As super heroes began to take hold of the comic book marketplace at the beginning of the 1960s, all sorts of different publishers stepped up to provide their own take on series featuring costumed do-gooders. One of the best-remembered was MAGNUS, ROBOT FIGHTER (though today most readers may be more familiar with the character in his later Valiant incarnation.) Magnus was the invention of writer/illustrator Russ Manning. Manning was one of the cleanest draftsmen in the field, and his work was appealing, polished and attractive. He’d eventually be associated with Tarzan thanks to his time on the jungle lord’s newspaper strip.
Magnus, however, was the anti-Tarzan (and reportedly was conceived in that fashion.) His adventures took place in the far future year of 4000 AD, a time in which human beings had become largely soft and complacent, because robot automatons had taken over all of the hazardous tasks facing mankind. Sensing that this was a problem for the long-term survival of the species, Robot 1-A (implied by his designation to be the first self-aware robot, though this is never outright stated) trained Magnus since childhood in a secret undersea base, hardening his body and instructing him in steel-shattering martial arts so that he would be a match for any robot. Magnus’ purpose was to oppose any robots that might imperil regular humans or attempt to dominate them. MAGNUS was less a super hero series than it was an adventure strip, but given that it starred a character with superhuman attributes who wore a distinctive costume, I’d say it was at the very least attempting to straddle the line in appealing to super hero fans as well as adventure series audiences.
MAGNUS, ROBOT FIGHTER was published by Gold Key, one of its first new creators following the split that wrote the end to the powerhouse Dell Comics dynasty. It was produced by Western Publishing, who had been producing the material for Dell’s line of publications for years, but who were left without a publishing arm in the wake of a conflict with Dell. Gold Key was their own entry into the field, and while they’d never again be quite as large or successful as the combined Dell had been, they produced some excellent work and are well-recalled by readers of the period.
Gold Key’s titles stood out from most of everything else that was on the stands in the early 1960s. Like the Dell books, they ran without advertising. Additionally, in most cases, they did away with panel borders on their interiors, using the “hold” of the color to delineate the forms of teh panels. This tended to give their output a nice airy feeling to it. Another thing that set Gold Key apart was its covers. They eschewed line art images in favor of full paintings, which gave them a distinctive flavor on teh racks. Additionally, at least for the first couple of years, they would run the cover image in a virgin state sans logos and trade dress on their back covers, as a pin-up.
The covers to MAGNUS, ROBOT FIGHTER were produced by painter George Wilson, sometimes from a sketch by Russ Manning. Manning himself was solely responsible for the contents of the interiors of the book. The stories were always solid, but it was Manning’s artwork that was the real draw of the strip. His futuristic cityscapes were very much his own, and his figures were clean and uncluttered. His robots were simple and a bit cartoony, but also distinctive and memorable. Also, because Gold Key didn’t subscribe to the Comics Code any more than Dell did, manning’s depictions of Magnus’ girlfriend Leeja Clane were just a hair sexier and more alluring than anything shown in any contemporaneous comics. As with Dell, Gold Key tended to use far less copy per panel than the competition, putting the emphasis firmly on the visuals.

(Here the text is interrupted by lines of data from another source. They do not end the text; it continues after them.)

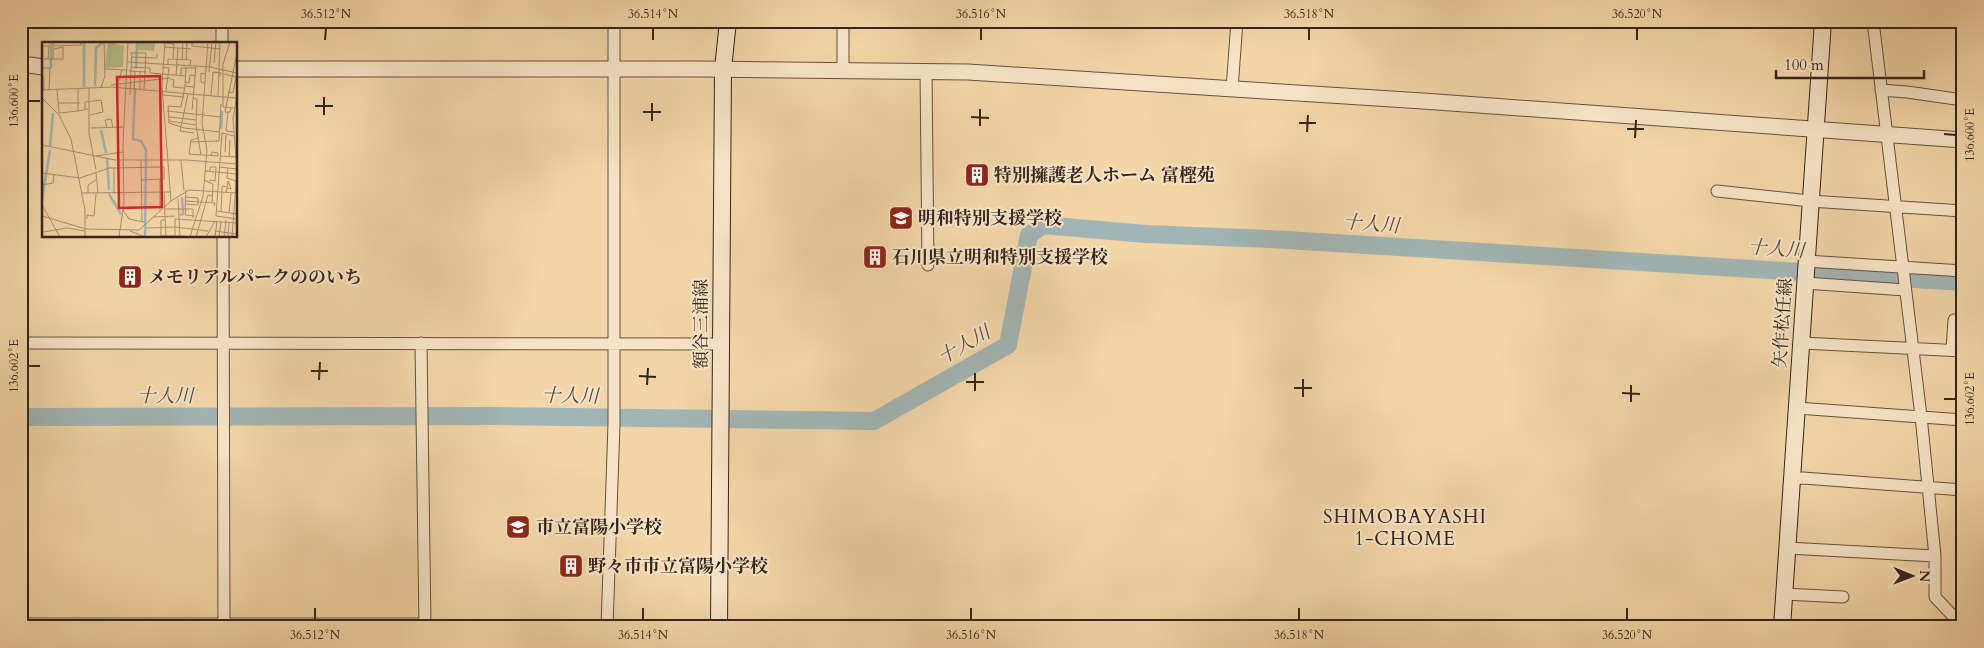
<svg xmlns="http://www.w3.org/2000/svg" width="1984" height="648" font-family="Cardo,'Noto Serif JP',serif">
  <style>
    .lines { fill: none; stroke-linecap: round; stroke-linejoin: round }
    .river { stroke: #a1b5b4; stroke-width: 18 }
    .minor-casing { stroke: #64513f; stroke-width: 13 }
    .tertiary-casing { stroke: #64513f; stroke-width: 17 }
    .secondary-casing { stroke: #34251c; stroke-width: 18 }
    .minor { stroke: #f7e4c6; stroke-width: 11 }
    .tertiary { stroke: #f7e4c6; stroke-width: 15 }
    .secondary { stroke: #f7e4c6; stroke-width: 16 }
    .ticks { fill: none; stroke: #34251c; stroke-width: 2 }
    .labels { text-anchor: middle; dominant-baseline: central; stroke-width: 4; stroke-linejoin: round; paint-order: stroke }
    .poi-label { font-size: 18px; font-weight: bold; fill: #34251c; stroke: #f7e4c6; text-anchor: start }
    .street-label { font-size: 18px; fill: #34251c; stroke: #f7e4c6 }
    .water-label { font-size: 19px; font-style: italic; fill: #4f4942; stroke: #f7e4c6 }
    .neighbourhood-label { font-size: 19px; letter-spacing: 1px; fill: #34251c; stroke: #f7e4c6 }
    .inset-river { fill: none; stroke: #a1b5b4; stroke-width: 2.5 }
    .inset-road { fill: none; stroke: #a78f6f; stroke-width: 1 }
    .view { fill: #d62828; fill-opacity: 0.15; stroke: #d62828; stroke-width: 2.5 }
    .inset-edge { fill: none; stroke: #34251c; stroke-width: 2.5 }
    .neatline { fill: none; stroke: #34251c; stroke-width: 2 }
    .ticks-label { font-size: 12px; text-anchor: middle; fill: #34251c }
  </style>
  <rect width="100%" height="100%" fill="#f3d5a7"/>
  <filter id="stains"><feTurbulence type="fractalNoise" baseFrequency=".004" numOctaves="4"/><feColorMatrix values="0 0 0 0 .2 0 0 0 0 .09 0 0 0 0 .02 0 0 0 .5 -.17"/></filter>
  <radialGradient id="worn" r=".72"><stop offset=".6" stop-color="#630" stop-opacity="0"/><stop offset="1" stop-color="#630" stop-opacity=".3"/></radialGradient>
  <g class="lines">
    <!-- river -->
    <path class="river" d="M21 417 496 416 874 421 1008 345 1029 235 1043 225 1146 234 1270 239 1963 282"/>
    <defs>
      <path id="minor" d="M222 21V44
        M1873 21 1921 416 1935 556V597L1953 616V627
        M843 70V21
        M926 71 928 265
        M1232 89 1237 21
        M1881 90 1907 92 1963 100
        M1717 191 1810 201 1963 211
        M223 236 224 627
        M1806 261 1963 271
        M1805 283 1905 290
        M21 343 721 344
        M421 343 425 627
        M1802 343 1963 351
        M1952 350 1954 320H1963
        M1797 408 1963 420
        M1792 479 1803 478 1963 490
        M1787 548 1935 556
        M1784 594 1843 597
        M21 624H425
        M607 627 614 424V21"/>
      <path id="tertiary" d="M21 64 44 67
        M236 69H702L968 72 1423 101 1963 140"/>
      <path id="secondary" d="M719 627 723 69 728 21
        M1782 627 1823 21"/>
    </defs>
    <!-- minor casing -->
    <use href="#minor" class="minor-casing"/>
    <!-- tertiary casing -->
    <use href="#tertiary" class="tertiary-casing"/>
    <!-- secondary casing -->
    <use href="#secondary" class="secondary-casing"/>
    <!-- minor -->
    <use href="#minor" class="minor"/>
    <!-- tertiary -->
    <use href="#tertiary" class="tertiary"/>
    <!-- secondary -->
    <use href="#secondary" class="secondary"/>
  </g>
  <!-- ticks -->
  <path class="ticks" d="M325 40 326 28M653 40V28M981 40V28M1309 40V28M1637 40V28M28 101H40M315 106H333M643 112H661M324 115V97M971 117 989 118M652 121V103M1299 123H1316M980 126V109M1627 129H1644M1307 132 1308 115M1944 134 1956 135M1635 138 1636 120M28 366H40M311 371H328M639 376 656 377M319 380 320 362M966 382H984M647 385 648 368M1294 388H1312M975 391V373M1622 393 1640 394M1303 397V379M1944 399H1956M1631 402V385M315 620V608M643 620V608M971 620V608M1299 620V608M1627 620V608"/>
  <!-- icons -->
  <defs>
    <symbol id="building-square" viewBox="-11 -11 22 22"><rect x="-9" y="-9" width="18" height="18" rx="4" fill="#8f2418" stroke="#f7e4c6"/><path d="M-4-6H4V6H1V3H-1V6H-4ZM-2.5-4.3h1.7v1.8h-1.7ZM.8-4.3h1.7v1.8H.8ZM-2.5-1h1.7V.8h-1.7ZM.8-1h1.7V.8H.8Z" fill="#fff"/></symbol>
    <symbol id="school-square" viewBox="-11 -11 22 22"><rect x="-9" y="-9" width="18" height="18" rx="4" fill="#8f2418" stroke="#f7e4c6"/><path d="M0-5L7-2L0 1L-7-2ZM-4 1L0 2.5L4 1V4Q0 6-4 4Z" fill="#fff"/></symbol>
  </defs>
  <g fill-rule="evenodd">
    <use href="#building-square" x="963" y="161" width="28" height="28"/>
    <use href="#school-square" x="887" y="204" width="28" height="28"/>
    <use href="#building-square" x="861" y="243" width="28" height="28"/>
    <use href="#building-square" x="116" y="263" width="28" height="28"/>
    <use href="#school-square" x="504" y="513" width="28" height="28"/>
    <use href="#building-square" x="557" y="552" width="28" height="28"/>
  </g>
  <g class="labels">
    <!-- poi labels -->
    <g class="poi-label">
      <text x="994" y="175">特別擁護老人ホーム 富樫苑</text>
      <text x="918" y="218">明和特別支援学校</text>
      <text x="892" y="257">石川県立明和特別支援学校</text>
      <text x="148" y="277">メモリアルパークののいち</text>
      <text x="536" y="527">市立富陽小学校</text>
      <text x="588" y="566">野々市市立富陽小学校</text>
    </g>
    <!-- street labels -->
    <g class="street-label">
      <text transform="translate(1783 323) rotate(-86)">矢作松任線</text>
      <text transform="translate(701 324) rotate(-90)">額谷三浦線</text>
    </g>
    <!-- water labels -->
    <g class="water-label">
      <text transform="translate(1371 224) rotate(4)">十人川</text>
      <text transform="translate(1776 249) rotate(4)">十人川</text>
      <text transform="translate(964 345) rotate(-30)">十人川</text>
      <text x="165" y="396">十人川</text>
      <text transform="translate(570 396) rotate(1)">十人川</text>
    </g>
    <!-- neighbourhood labels -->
    <g class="neighbourhood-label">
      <text x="1405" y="517">SHIMOBAYASHI<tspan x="1405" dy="22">1-CHOME</tspan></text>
    </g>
  </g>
  <!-- overview -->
  <g transform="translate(42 42)">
    <rect width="195" height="195" fill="#f3d5a7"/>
    <path d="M66 0 82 4 81 25 63 26ZM96 0H113L112 9 95 8Z" fill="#b8be89"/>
    <path class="inset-river" d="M9 26V2M94 27 95 0M53 44 54 6 60 1M42 45V0M93 46 91 97 99 99 104 108 103 195M179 87 180 69M59 88 64 111M8 104 11 71M65 117 67 148M67 152 79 172M0 158 8 108M138 173 141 172 140 155"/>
    <path class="inset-road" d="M115 0 132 2M123 0 120 44 129 159 147 148 194 151M150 0V4L179 7M188 0 181 22V65L193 66M0 4H7L6 17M12 4 39 3V0M123 5 149 7M88 11H104L102 47M90 11 89 25 108 26V31L144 34M90 15 115 16V12M0 17H11V0M11 17H21V5L12 7M131 17 132 0M140 18 141 0M144 18 145 0M85 20 168 25 195 31M172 21 174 0M126 22V17L149 18 148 23M120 25 127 26 124 49M0 26H8L7 48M63 27 85 28M87 29 105 30M167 30 170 0M182 32 194 35 191 51 186 50M1 33 2 48M134 33 136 6M139 34V26H154M143 40 147 41 148 33 153 34M163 41 159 40V31L163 32M69 43 127 36 132 38 131 45 142 46M75 43 80 28M143 44 144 25M59 45 63 34 62 0M152 45 143 44 139 65 126 64 127 81 142 86 178 90M47 46V91L54 128M36 47V69L46 67M92 47 93 30M98 47V30M0 48 70 45 194 56M15 48 17 71 36 69M146 52 138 89 152 91M195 52 191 77 195 128M88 53 89 25M121 53 142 55M169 54 171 30 179 31 177 35M176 54 178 0M0 56 17 73 29 97 43 168V195M151 56 155 57 154 83 159 113M16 61H38M189 66 188 70H183L195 11M43 68V60L59 58 61 70 48 73M150 68 154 24M125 69 179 75M186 70 184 89 192 90M127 75 154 78M127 79 154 83M49 86 82 85M65 86 63 78 69 77 71 85M192 94 180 91 174 174 195 177M157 96 149 98 147 112 176 114V111L170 110 169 114M148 100 177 99 179 62M0 103 73 118H144L195 122M183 110 184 93M54 114 81 110M178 114 194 115M187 115 188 98M99 118 100 180M139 118 142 149M177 125 195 127M72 126V152M186 126 185 136 194 139M163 129 195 132M0 131 38 136 67 126 122 125V137L99 138M54 131 56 151M118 137V168M162 138 171 142 170 161M167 138 173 139 174 125H168V129M0 143 11 141 12 133M180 150V144L185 145 186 139 189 147 185 146 184 150M40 151 128 150M46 151V143L55 137M122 151 124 195M143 155 156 156V160M136 157 138 195M143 159 173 161 172 164M143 162 156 163V160M0 163 18 195M144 166 143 173 152 174M123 167H151V176M143 167 144 148M81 168 87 177 102 180M174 169 195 172M179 170 180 150M187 171 189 151M0 174 44 187M111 175 133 174M45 177V173L52 174 54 151M123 178H119V194H143M104 186 133 185V177L195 181M44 187 97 188 129 159M88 189 103 195M173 189 195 192M1 190 25 186 43 189M77 195 82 161 81 102 86 0M133 195V185L166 189M148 195 161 154 165 108 160 81 166 0M154 195 166 153 170 154M164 195 173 179M173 195 175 179M177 195 179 179M182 195 184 178M186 195 187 180M190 195 195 128"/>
    <path class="view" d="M118 34 120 165 77 166 75 35Z"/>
    <rect width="195" height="195" class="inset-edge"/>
  </g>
  <!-- margin -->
  <rect width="1984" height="648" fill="none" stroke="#f3d5a7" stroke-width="55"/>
  <!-- north arrow -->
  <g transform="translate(1912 576) rotate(91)" stroke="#f7e4c6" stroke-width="4" paint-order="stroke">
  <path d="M0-4L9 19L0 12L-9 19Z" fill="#34251c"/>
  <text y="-8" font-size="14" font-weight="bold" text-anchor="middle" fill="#34251c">N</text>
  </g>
  <!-- scale -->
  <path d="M1776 70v8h148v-8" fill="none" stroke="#34251c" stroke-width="2.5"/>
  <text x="1784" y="70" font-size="15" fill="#34251c" stroke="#f7e4c6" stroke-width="4" paint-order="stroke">100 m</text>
  <rect x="28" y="28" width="1928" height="592" class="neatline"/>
  <g class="ticks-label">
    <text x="326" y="18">36.512°N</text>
    <text x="653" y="18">36.514°N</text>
    <text x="981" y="18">36.516°N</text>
    <text x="1309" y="18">36.518°N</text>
    <text x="1637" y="18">36.520°N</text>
    <text transform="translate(14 101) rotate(-90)" y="4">136.600°E</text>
    <text transform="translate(1970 135) rotate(-90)" y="4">136.600°E</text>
    <text transform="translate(14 366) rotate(-90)" y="4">136.602°E</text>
    <text transform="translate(1970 399) rotate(-90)" y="4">136.602°E</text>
    <text x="315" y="639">36.512°N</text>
    <text x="643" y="639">36.514°N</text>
    <text x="971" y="639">36.516°N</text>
    <text x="1299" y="639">36.518°N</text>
    <text x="1627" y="639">36.520°N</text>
  </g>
  <rect width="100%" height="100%" filter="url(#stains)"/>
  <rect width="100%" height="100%" fill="url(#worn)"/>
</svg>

MAGNUS was a successful venture, and ran for 46 issues, the last published in 1977. However, Manning only contributed to the first 21 issues, and most of the later ones were simply reprints of his earlier work. As the field constricted after the super hero fad had run its course, Gold Key pulled back substantially on its output, eventually abandoning the newsstand entirely in an attempt to sell its wares exclusively through supermarkets, department stores and toy stores in plastic 3-Bags.
Magnus would go on to have a second life in the 1990s after former Marvel editor in chief Jim Shooter licensed the rights to the Gold Key heroic characters and made them the cornerstone of his new Valiant universe. Since the original Valiant shut down production, a few other companies have tried their own hand at licensing Magnus and doing a modern update, including Dark Horse and Dynamite.
Most issues of MAGNUS, ROBOT FIGHTER included a short (usually 4 pages) back-up strip called THE ALIENS. It concerned mankind’s first contact with aliens, and is one of the great forgotten series in comics. With its strong visuals and quasi-hard SF concepts, THE ALIENS stood out from most everything else of its type. It, too, was produced by Russ Manning.